• Exercise description:
Once the pictures are set aside, output all the records exactly.

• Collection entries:
--------------------------------

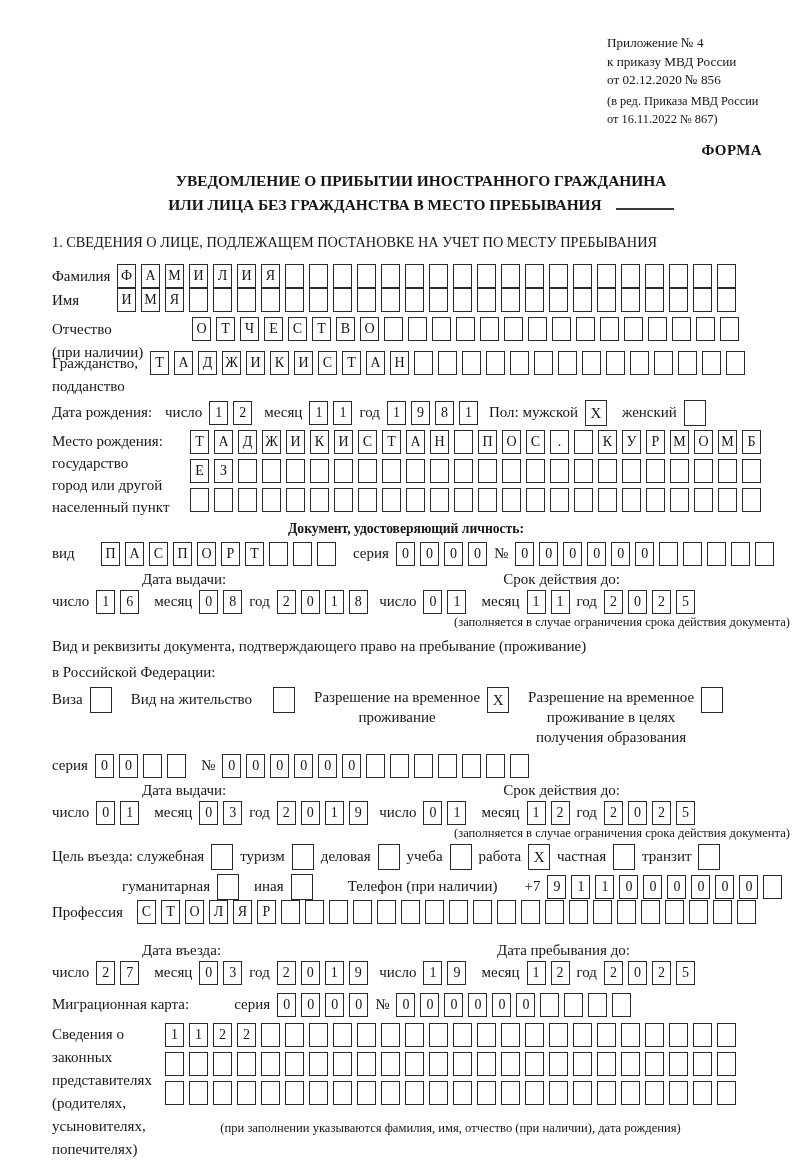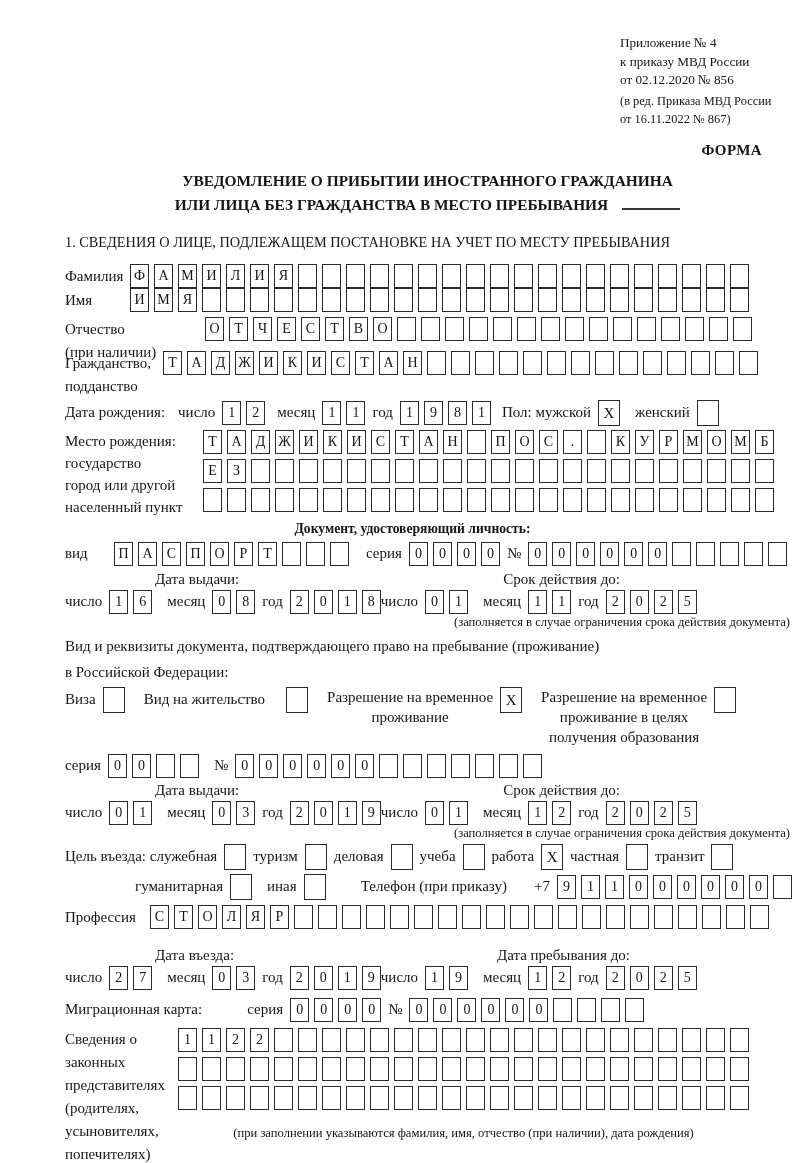"Приложение № 4" .page { padding: 34px 10px 0 65px -> 34px 10px 0 52px }
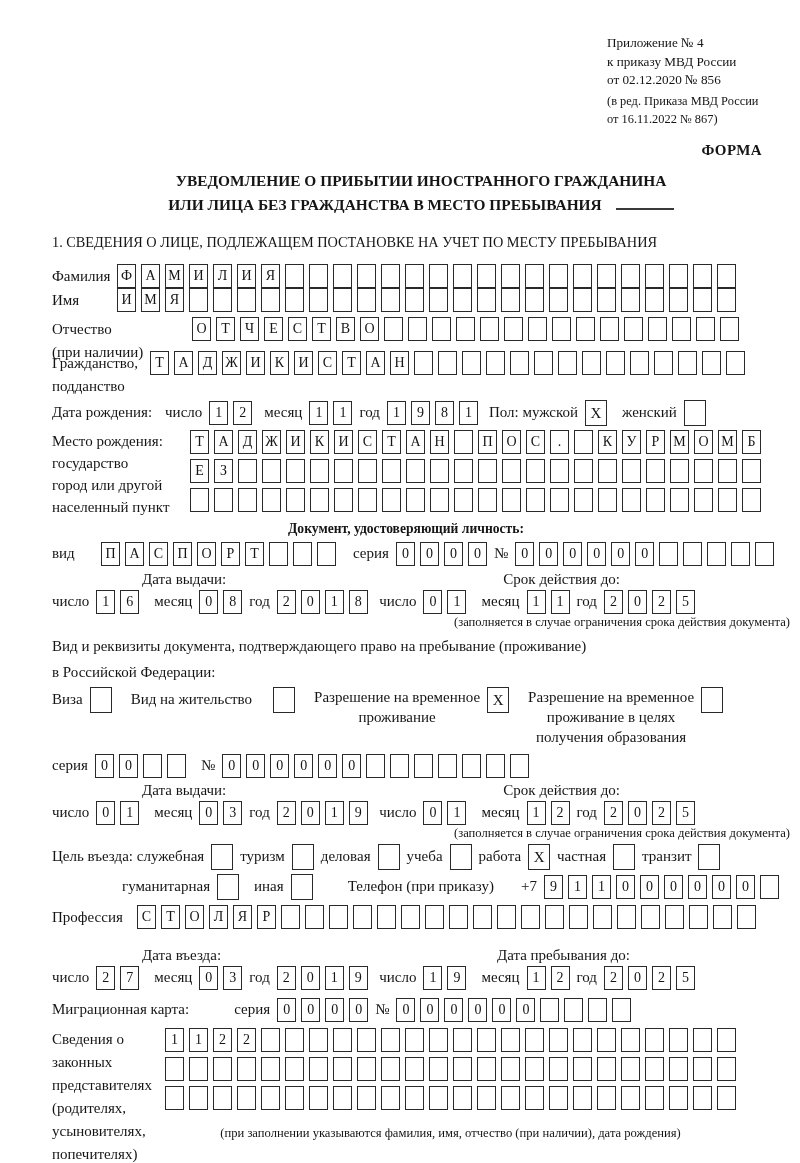"Телефон (при приказу)" span.lbl { text: приказу -> наличии }
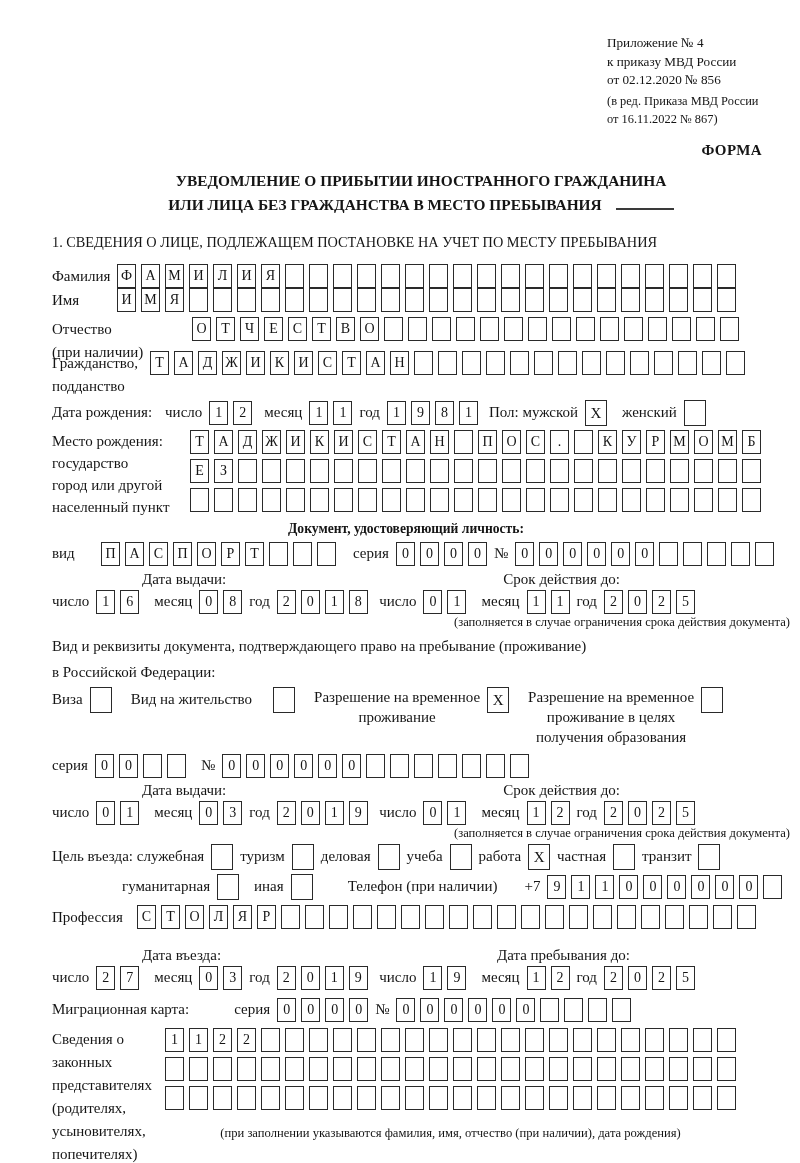"Профессия" div.row { margin-top: 5px -> none }
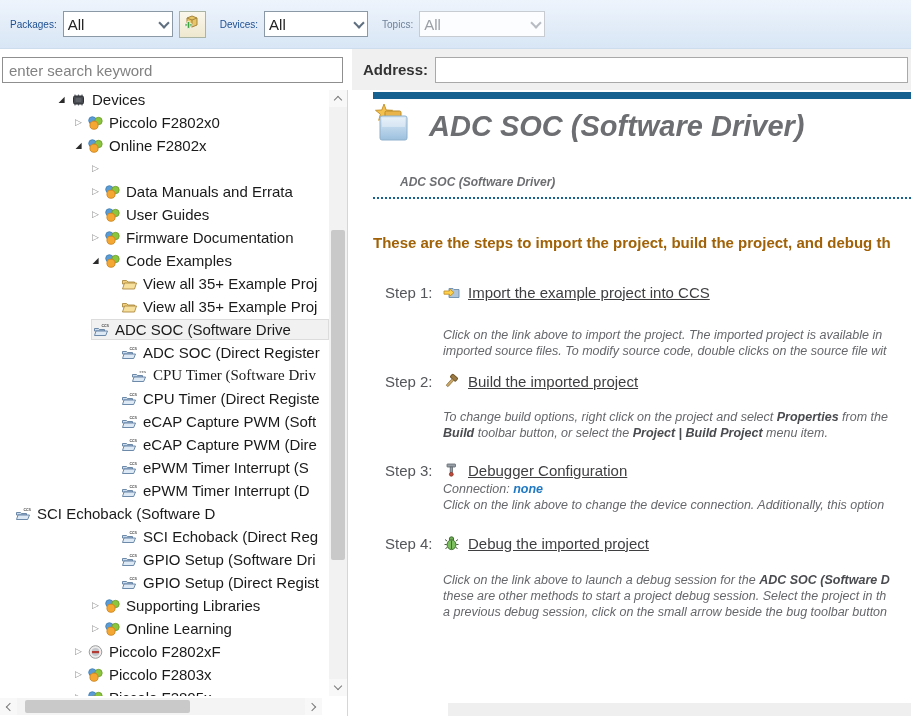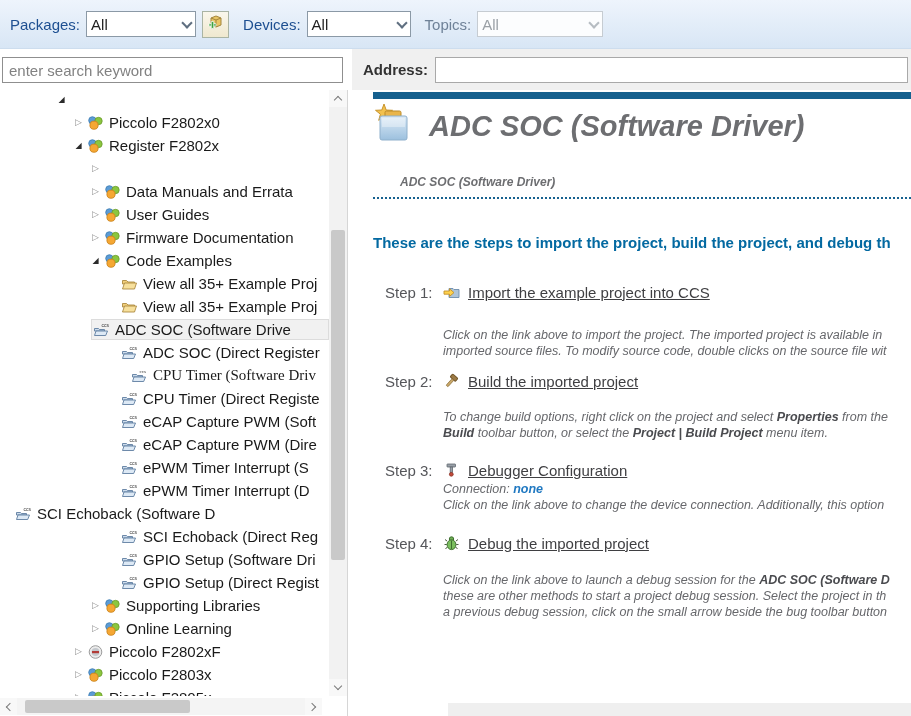"Packages:" .tb-label { font-size: 15px -> 10px }
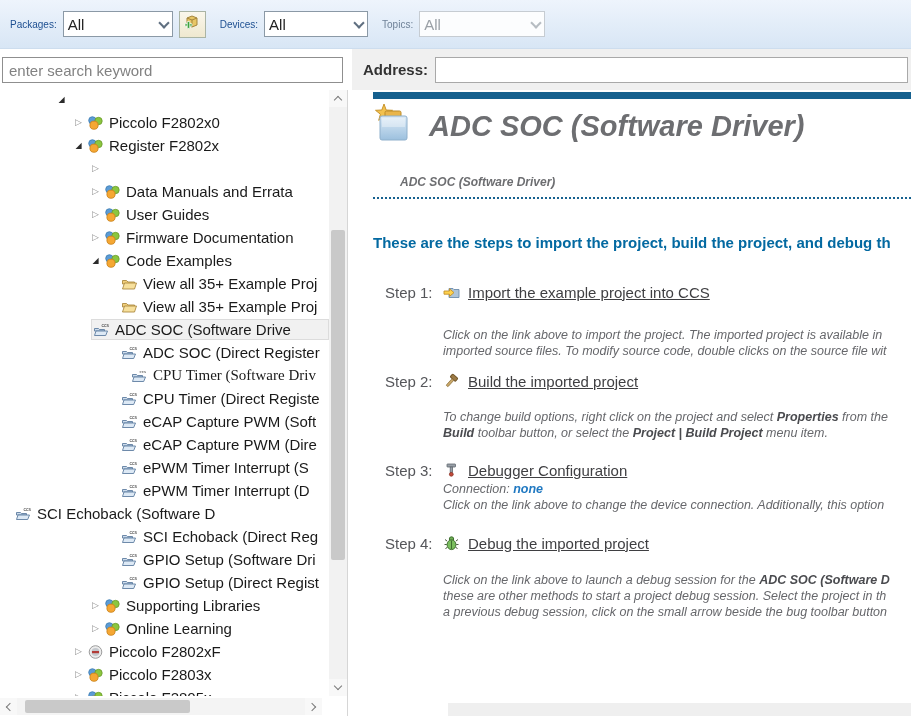"Devices" span.row-inner { html: none -> <span> <span> <svg> <g> <line></line> <line></line> <line></line> <line></line> <line></line> <line></line> </g> <rect></rect> <rect></rect> </svg> </span> <span>Devices</span> </span> }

--------------------------------

• Result of the task:
"Приложение № 4" .page { padding: 34px 10px 0 65px -> 34px 10px 0 52px }
"Телефон (при приказу)" span.lbl { text: приказу -> наличии }
"Профессия" div.row { margin-top: 5px -> none }
"Packages:" .tb-label { font-size: 15px -> 10px }
"Devices" span.row-inner { html: none -> <span> <span> <svg> <g> <line></line> <line></line> <line></line> <line></line> <line></line> <line></line> </g> <rect></rect> <rect></rect> </svg> </span> <span>Devices</span> </span> }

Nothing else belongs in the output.